Year 1: -7% cash-on-cash, 32% total return

Year 2: 90% cash-on-cash, 162% total return

Year 3: 112% cash-on-cash, 306% total return

For the more risk tolerant micro-angel, this scenario offers an unorthodox path to producing outsized returns, from a cash-on-cash perspective but also in total.

It’s a much more chaotic picture, as you’d sign up to lose money for the first year. Your paper total return would be 32% at the end of the first year because of the valuation increase, but you’d still be bleeding money.

Then, on the second year, your $50k investment basically comes right back. A 90% cash-on-cash return is unheard of and in this case, if it’s something you’re able to sustain and make happen, becomes an asset you start to consider for buy-and-hold.

The 7-year picture on such a project becomes very interesting as the total IRR starts entering micro-angel return ranges that is totally next-level (10x+).

You’d imagine most micro-angels won’t wait 7 years before liquidating. I’d say buy-and-hold is stuff you expect to sell in 7 years. Then by the time you accept it, you’re looking at 10x on your initial investment.

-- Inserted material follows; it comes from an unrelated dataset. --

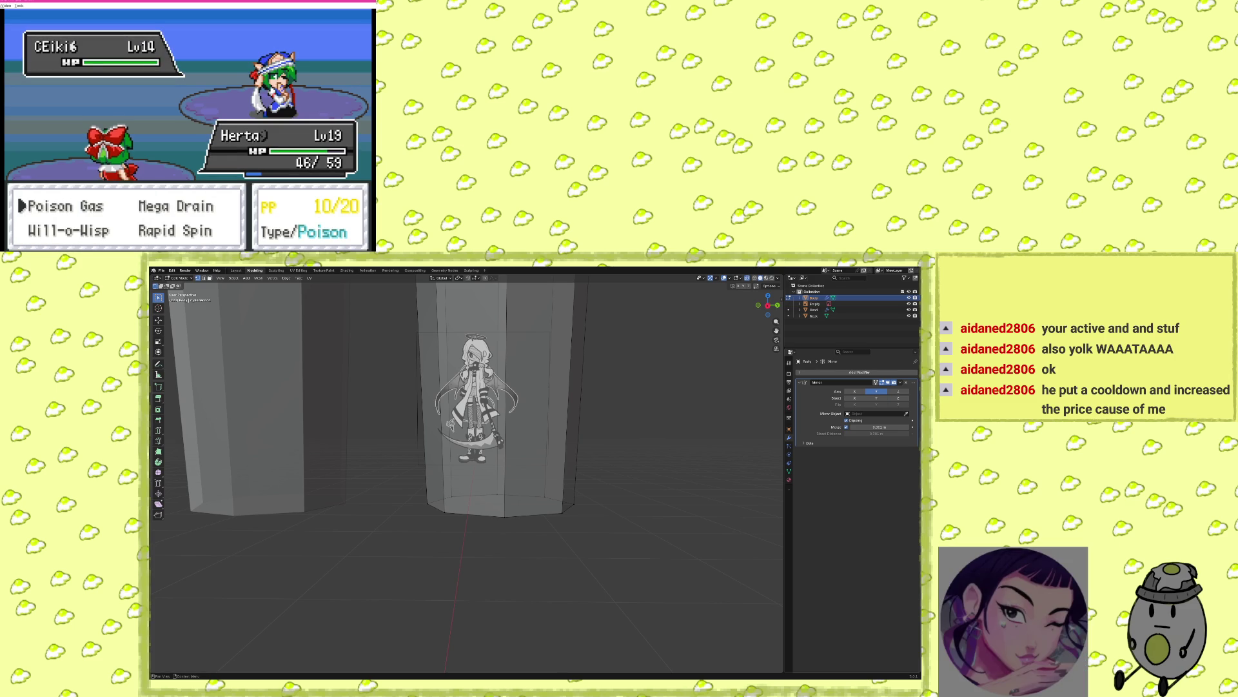
pyautogui.press('x')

Some obvious advantage in this case:

  • you can wiggle your way to extreme cash-on-cash returns 12 months post-acquisition,

  • you can reliably return 3x on your investment by the end of the third year, and

  • you acquire the option to buy-and-hold or exit anytime thereafter for outsized gains. It’s a micro-option!

Of course, as long as you defer the decision to exit and hold the product, you’d be reaping incredible cash-on-cash returns.

It begs the question: does a rolling fund strategy make sense? Does it make sense to hold a percentage of the portfolio with extreme set ups like this one?

As you build your portfolio, your reliance on the cash flows of each subsequent deal decreases. This means you could start off with more cash in your deals and progressively wean off your own capital as the cashflows of the portfolio grow beyond your needs.

There is an infinite number of possibilities when it comes to cash vs. debt. A big part of that decision is your investing style and personal circumstance.

I’m investing to buy-back my time today rather than bootstrapping up to that. It’s an investment I’m comfortable with despite the lower returns I get from pulling out all my profits.

It helps me reach my goals, and in the grand scheme of things, that’s the entire point of playing this game.

As my portfolio grows, my investment thesis will evolve and I’ll take on more long-term deals that favour higher returns.

How will you decide to play the game?



A micro-angel who isn’t living off of their portfolio’s cashflows to do other projects could feasibly spend all of their time improving the product, which would further push up the IRR. For Micro Angel Fund 1, the goal is to secure low-maintenance cash flows to support ongoing entrepreneurship ( &


“I’ll pay you X% of the transaction over Y months at a Z% interest rate”


But be careful — you’re playing with a smaller total profit, even though the rate of return is technically higher. That could be a factor if you need to meet personal income targets from your portfolio.